Diesmal soll es anders werden – wer die EVP wählt, soll von der Leyen bekommen. Unter den Staats- und Regierungschefs dürfte sie nach der Wahl eine sichere Mehrheit haben, Macron ist auf ihrer Seite, von Kanzler Olaf Scholz ist kein Widerstand zu erwarten. Schwieriger wird es, eine Mehrheit im Parlament zu finden. Da ist einerseits der erwartete Rechtsruck, andererseits Murren von links. Die Grünen etwa stören sich schon jetzt daran, dass von der Leyen nicht selbst für das Parlament kandidiert, also gar nicht auf dem Wahlzettel steht. Das sei irritierend.
Kühnert wundert sich über Merz – „‚schizophren‘ noch beschönigend“
Auch aus der SPD gibt es Kritik – vor allem wegen des großen Merz-Lobs für die Parteifreundin. „Das ist, glaube ich, mit ‚schizophren‘ noch beschönigend zu umschreiben“, sagt SPD-General Kevin Kühnert. Merz habe von der Leyen in der Vergangenheit immer wieder scharf kritisiert, plötzlich sollen sie „ein Herz und eine Seele“ sein. Dass Merz jetzt betont, er sei „sehr dankbar“ für die Arbeit der Kommissionschefin, wirkt tatsächlich etwas kurios.
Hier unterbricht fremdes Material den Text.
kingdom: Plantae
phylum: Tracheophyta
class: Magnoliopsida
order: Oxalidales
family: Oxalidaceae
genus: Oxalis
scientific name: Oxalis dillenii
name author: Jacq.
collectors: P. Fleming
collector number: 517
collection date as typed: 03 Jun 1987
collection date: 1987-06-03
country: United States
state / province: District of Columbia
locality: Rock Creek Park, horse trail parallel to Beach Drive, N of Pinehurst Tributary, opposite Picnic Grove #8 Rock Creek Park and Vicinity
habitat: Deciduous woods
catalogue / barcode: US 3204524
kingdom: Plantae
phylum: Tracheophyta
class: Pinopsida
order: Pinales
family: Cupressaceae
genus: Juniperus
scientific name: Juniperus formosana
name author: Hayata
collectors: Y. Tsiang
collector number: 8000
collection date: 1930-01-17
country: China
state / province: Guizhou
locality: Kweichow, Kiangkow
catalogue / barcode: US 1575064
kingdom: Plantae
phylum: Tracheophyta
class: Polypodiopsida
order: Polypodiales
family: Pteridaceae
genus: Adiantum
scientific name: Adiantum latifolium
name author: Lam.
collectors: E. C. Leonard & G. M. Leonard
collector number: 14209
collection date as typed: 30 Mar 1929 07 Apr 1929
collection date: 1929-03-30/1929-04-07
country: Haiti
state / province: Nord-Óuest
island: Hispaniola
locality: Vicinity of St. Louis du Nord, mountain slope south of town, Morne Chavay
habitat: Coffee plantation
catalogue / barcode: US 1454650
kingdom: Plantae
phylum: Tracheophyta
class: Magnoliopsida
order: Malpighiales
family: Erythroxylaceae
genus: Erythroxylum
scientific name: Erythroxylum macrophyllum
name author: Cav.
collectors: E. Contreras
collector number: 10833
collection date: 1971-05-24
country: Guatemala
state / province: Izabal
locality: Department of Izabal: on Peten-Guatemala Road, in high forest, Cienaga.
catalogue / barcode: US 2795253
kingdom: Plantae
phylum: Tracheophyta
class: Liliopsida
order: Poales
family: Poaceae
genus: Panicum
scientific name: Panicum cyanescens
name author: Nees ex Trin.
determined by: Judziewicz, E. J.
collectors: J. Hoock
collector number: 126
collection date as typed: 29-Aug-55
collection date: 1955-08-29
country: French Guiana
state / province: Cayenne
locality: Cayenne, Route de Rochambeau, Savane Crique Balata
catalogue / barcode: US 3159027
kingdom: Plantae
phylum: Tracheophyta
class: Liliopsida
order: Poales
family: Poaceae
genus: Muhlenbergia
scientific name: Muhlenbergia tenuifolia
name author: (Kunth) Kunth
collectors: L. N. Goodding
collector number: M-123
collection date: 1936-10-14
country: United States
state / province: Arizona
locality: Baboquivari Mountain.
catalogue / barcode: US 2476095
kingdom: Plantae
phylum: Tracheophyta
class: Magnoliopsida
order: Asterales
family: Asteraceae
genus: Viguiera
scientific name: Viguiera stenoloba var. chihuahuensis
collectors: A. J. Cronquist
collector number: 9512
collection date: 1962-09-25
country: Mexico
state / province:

Von der Leyen stört das nicht weiter. Am Montag verweist sie auf ihre Erfolge, die ja nicht wegzudiskutieren sind. Auch Kritiker würdigen ihre frühe, unzweideutige Unterstützung für die Ukraine, ihren guten Draht zu US-Präsident Joe Biden. Sollte die EVP die Europawahl im Juni gewinnen, sind von der Leyen wohl fünf weitere Jahre sicher. Ein Brüsseler Diplomat sagt es so: Eine zweite Amtszeit „ist nahezu unvermeidlich“. (Marcus Mäckler)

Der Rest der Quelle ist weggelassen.